A couple of simple stretches to help with hamstring injury recovery are standing hamstring stretches and wall hamstring stretches.
Standing Hamstring Stretch
This simple stretch should be done gently and with respect to any limits you may have while injured. The steps for this stretch are:
- Place the heel of your injured leg on a low chair or stool.
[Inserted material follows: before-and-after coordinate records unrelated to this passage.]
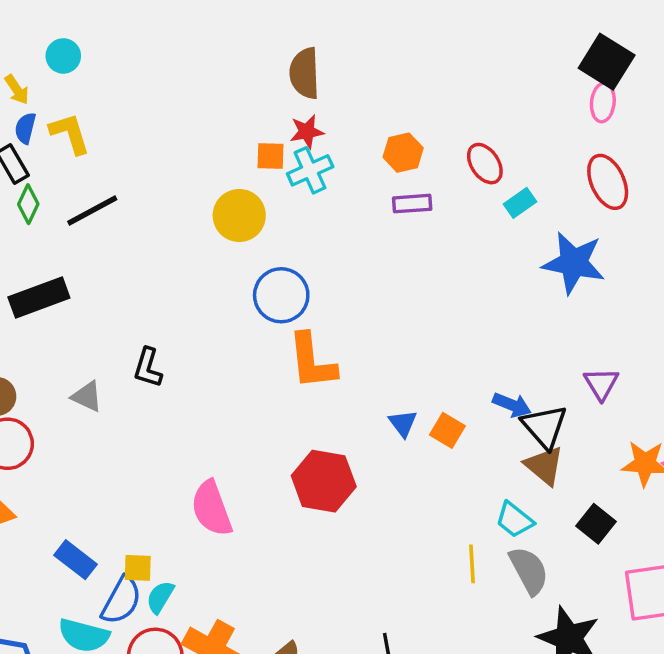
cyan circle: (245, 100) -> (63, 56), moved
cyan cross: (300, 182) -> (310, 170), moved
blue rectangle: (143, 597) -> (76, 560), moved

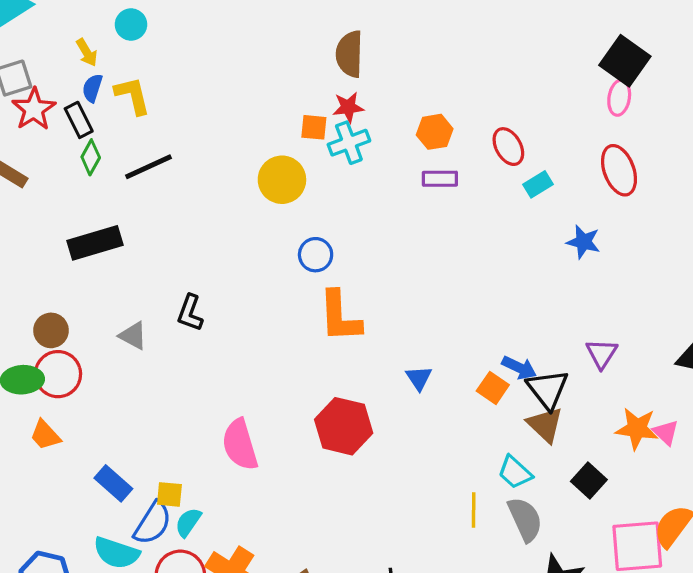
blue star: (574, 263) -> (583, 242), size x0.6
blue circle: (281, 295) -> (316, 255), size x0.7
orange square: (447, 430) -> (493, 388), moved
- Keep your leg extended as straight as possible and lean forward until you feel it stretch.
- Hold this pose for 15 to 30 seconds.
- Repeat the stretch three to four times without pushing it too far.
Wall Hamstring Stretch
The wall hamstring stretch can be done in any doorway and from the comfort of home. Like the standing stretch, be sure to mind your movement limitations while following these steps:
- Lie on your back near the edge of a doorframe.
- Raise your injured leg and rest your heel against the frame.
- Gently straighten your leg as far as you can.
- Hold this pose for 30 to 45 seconds.
- Repeat this stretch 3 times from the start.
Applying Cold Therapy With Movement Exercises
Cold therapy application is part of the R.I.C.E. method, but has other exercises you can pair with it to facilitate faster hamstring injury recovery. The cold from the ice pack helps reduce swelling and alleviate pain. While applying an ice pack, sit on a table with your injured leg hanging off and dangling. Very gently, raise your leg up and lower it back down as you ice the injured area to keep the muscles loose. This exercise will help maintain your range of motion as you heal.
After you’re finished icing your hamstring area, you can continue this movement exercise by lying flat on your stomach and slowly bending and straightening your leg to work out the muscles.
Hamstrings injuries are common but most people can expect a full recovery with the proper immediate treatment. Consult your doctor to discuss the best method for your hamstring injury recovery and consider different techniques like the R.I.C.E. method and using a massage chair. The application of various healing measures will have you back on your feet in no time.